Spanish-language Digital Ticket Vendor Fantástico Set To Launch Inaugural Campaign

By Adam R Jacobson

Fantástico, which rolled out in June by multicultural marketing and promotions firm Schramm Marketing Group, will be rolling out an extensive out-of-home and experiential marketing campaign in parts of New York City next week.

The effort aims to promote Fantástico as a free, hyper-local Spanish-language portal providing users an alternative to platforms such as Ticketmaster, which are geared toward users who are comfortable with searching for events and making purchases in English.

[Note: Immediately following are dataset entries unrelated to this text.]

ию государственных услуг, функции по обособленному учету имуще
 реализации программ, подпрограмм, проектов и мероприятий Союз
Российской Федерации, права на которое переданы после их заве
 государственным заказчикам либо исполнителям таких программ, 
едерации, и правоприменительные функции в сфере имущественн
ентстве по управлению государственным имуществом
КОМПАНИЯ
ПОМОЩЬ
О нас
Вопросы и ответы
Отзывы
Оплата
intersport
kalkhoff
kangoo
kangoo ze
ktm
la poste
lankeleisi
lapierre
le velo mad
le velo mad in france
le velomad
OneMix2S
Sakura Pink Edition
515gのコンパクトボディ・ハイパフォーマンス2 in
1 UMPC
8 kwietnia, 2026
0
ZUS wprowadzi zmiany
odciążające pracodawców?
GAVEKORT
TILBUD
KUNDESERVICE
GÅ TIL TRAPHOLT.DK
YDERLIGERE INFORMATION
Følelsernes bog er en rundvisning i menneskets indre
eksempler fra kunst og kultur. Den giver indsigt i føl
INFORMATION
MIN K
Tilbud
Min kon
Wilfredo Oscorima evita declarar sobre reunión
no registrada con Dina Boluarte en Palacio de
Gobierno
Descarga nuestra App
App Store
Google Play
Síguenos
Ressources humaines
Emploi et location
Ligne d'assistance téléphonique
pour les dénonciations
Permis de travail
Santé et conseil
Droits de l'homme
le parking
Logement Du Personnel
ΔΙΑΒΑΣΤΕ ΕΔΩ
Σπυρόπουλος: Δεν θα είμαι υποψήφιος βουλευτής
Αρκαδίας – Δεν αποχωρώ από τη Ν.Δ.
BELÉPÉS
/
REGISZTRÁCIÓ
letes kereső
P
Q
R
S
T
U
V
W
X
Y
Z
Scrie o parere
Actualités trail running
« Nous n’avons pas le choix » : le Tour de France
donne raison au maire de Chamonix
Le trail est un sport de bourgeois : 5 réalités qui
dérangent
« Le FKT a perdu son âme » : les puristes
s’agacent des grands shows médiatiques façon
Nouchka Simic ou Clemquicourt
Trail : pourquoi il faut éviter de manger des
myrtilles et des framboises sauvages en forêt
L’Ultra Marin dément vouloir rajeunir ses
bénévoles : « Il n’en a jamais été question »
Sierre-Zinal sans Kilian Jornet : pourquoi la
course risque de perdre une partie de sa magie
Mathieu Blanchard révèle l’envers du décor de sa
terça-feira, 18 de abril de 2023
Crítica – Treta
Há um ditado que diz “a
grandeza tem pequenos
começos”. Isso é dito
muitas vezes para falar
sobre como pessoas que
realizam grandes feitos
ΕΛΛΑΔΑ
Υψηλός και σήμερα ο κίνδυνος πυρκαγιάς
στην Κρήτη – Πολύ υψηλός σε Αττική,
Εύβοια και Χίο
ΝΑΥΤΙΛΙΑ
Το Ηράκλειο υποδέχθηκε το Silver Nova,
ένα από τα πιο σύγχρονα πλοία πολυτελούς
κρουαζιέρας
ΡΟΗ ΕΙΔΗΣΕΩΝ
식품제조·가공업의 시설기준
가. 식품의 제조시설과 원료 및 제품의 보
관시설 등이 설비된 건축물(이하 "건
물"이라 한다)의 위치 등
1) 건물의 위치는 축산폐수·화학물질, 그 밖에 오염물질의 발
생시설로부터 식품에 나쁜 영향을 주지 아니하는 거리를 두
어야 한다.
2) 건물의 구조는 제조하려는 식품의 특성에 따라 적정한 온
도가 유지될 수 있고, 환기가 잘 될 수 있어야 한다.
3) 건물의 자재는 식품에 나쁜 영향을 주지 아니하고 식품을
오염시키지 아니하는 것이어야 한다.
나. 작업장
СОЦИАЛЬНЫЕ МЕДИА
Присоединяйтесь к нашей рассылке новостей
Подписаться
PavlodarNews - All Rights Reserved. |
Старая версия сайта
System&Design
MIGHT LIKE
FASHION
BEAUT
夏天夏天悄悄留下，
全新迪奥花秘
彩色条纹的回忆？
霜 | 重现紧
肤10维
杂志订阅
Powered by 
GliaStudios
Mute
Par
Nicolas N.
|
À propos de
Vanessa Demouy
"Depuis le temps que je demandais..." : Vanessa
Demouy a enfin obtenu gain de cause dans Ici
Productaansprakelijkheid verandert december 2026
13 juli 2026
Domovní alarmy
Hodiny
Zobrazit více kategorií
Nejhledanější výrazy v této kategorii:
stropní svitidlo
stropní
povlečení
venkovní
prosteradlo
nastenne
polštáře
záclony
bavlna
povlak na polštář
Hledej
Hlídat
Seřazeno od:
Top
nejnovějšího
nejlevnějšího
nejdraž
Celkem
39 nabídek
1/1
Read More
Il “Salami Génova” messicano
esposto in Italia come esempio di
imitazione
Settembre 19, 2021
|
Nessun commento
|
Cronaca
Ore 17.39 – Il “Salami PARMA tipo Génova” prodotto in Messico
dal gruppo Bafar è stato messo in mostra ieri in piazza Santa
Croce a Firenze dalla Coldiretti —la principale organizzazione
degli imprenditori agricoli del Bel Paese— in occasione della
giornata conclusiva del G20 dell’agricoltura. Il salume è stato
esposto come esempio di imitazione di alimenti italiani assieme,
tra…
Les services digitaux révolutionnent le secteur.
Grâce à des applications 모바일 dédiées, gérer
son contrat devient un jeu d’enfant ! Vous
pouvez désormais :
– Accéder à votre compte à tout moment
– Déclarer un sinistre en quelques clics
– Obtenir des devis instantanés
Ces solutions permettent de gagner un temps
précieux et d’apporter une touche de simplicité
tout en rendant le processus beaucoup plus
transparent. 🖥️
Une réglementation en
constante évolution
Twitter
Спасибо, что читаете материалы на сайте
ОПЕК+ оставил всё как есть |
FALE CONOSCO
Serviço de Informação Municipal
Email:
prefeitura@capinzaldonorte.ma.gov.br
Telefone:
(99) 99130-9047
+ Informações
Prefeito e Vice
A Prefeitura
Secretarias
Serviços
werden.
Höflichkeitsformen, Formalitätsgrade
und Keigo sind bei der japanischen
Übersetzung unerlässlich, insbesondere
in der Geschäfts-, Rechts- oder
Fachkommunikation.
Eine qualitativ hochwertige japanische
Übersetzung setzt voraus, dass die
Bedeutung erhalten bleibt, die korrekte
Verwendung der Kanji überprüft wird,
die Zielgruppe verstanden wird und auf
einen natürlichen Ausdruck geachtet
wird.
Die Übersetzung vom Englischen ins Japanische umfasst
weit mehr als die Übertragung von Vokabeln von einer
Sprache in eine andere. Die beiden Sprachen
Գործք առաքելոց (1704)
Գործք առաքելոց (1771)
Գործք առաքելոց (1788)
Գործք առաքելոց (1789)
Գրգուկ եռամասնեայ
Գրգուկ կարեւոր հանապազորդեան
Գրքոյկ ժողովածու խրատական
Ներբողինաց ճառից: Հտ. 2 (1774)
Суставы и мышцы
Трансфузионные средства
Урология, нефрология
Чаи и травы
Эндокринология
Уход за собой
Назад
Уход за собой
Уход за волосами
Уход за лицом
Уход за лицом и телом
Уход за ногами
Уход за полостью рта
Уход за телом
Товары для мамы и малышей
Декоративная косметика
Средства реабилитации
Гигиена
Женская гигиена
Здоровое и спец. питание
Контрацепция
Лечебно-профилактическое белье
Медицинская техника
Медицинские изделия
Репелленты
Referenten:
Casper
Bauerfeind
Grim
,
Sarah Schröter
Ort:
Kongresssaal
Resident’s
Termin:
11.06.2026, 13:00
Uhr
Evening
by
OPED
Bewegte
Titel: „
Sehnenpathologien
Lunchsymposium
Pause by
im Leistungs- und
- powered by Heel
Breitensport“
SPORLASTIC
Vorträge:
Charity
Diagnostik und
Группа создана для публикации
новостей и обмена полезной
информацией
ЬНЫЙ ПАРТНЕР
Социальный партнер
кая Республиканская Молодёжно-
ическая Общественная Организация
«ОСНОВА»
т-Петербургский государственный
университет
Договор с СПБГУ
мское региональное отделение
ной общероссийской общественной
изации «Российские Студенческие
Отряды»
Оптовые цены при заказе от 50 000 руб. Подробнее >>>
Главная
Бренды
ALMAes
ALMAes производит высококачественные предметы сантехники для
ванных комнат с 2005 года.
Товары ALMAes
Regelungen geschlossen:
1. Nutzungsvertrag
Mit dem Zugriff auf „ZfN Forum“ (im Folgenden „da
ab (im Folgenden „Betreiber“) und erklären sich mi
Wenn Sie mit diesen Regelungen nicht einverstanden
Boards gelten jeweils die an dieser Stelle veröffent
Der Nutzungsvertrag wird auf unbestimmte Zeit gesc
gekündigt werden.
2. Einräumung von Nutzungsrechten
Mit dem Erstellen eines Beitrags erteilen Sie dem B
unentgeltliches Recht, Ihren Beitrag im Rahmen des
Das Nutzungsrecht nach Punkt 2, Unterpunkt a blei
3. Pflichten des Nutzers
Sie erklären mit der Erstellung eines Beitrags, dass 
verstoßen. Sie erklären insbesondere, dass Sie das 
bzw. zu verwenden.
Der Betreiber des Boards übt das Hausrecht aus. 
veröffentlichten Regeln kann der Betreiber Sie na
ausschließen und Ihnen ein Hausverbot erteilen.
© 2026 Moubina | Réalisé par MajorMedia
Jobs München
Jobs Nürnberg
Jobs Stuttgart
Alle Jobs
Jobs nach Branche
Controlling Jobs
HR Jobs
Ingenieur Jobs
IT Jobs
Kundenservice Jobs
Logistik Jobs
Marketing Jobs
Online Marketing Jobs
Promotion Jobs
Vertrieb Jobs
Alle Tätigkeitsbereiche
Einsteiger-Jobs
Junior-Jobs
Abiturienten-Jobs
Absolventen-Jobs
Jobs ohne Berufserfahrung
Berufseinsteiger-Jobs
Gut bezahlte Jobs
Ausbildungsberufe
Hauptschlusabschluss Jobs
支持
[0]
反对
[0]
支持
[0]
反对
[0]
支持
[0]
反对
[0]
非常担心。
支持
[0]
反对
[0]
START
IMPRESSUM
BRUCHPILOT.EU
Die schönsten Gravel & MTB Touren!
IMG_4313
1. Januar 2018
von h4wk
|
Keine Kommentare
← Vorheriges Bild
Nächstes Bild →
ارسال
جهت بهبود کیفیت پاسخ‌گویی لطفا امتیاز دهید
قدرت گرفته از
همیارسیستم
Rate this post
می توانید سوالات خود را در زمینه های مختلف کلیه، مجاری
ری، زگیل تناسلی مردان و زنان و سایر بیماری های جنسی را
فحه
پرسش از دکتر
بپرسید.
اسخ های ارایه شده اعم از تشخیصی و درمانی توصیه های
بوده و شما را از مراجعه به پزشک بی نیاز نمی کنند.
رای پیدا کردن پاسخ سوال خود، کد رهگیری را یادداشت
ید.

Strategically placed advertisements will appear on select New York City Subway platforms, based on Hispanic population data, and on the No. 7 line, which connects Midtown Manhattan to Flushing, Queens and travels through what is now a heavily first-generation Hispanic borough. In recent years, Bud Light advertisements on the train line appeared in Spanish. Roosevelt Avenue, a major transit junction just south of LaGuardia Airport, is now heavily populated with Mexicans from Puebla state, in addition to Central Americans. The No. 7 line also travels to Citi Field, home of the New York Mets, and the tennis facilities used for the U.S. Open.

The subway ads will be accompanied by digital advertisements in key Hispanic media; specific platforms were not disclosed by Fantástico.

Street teams will also be employed to target Hispanic consumers and show them how the Fantástico platform works. These individuals are set to be deployed for New York Cosmos home matches at Hofstra University’s James M. Shuart Stadium, and at select Hispanic cultural and sporting events across the Tri-State area.

The Fantástico platform—www.Fantastico.nyc—is advertiser-supported, and advertising currently features a contest with weekly prizes of tickets to popular events.

“Our strategy is to communicate Fantástico’s message in places where our consumers are most likely to have a smartphone in their hand,” said Joe Schramm, founder of Schramm Marketing Group. “The campaign was designed to reach sports and entertainment fans where they live, work and commute and in their native language.”

Despite research that shows a diminishing number of Hispanics who only read Spanish, Fantástico does not have an English-language platform. As Schramm Marketing Group explains, Fantástico is designed to serve Spanish-dominant ticket buyers who have had to resort to waiting in line at a box office or in a local ‘tienda’ retailer to get tickets to an event.

Furthermore, Schramm Marketing Group claims Hispanic consumers contribute to a high drop-off rate in ticket transactions once they reach the English-only checkout page of all other ticket sites.

In comments made exclusively to Hispanic Market Overview, Schramm said, “There are a number of reasons for a Spanish-only site, but the most compelling is that there is a true business opportunity here to serve a consumer segment that is currently unserved by the leading online ticket retailers.”

He added, “Our years of experience in promoting ticket sales to Spanish-speaking Latinos showed us that there is a significant portion of ticket buyers who are uncomfortable making an online ticket transaction in English.  So, Spanish speakers must resort to buying tickets at the box office or from a local walk-in retailer. It is not very convenient, and denies them an equal opportunity to get the better choice of seats when tickets first go on sale.

“On the other hand, Bilingual Latinos who are comfortable with English have a wide variety of English-language options for online ticket transactions,” Schramm noted. “So, to have developed a bilingual site would have increased the number of competitors as well as the cost for marketing in two languages when, in fact, our core target provides us with enough potential customers to sustain a profitable business.  We simply looked at Spanish-language TV, radio and print media as a barometer of our potential success.”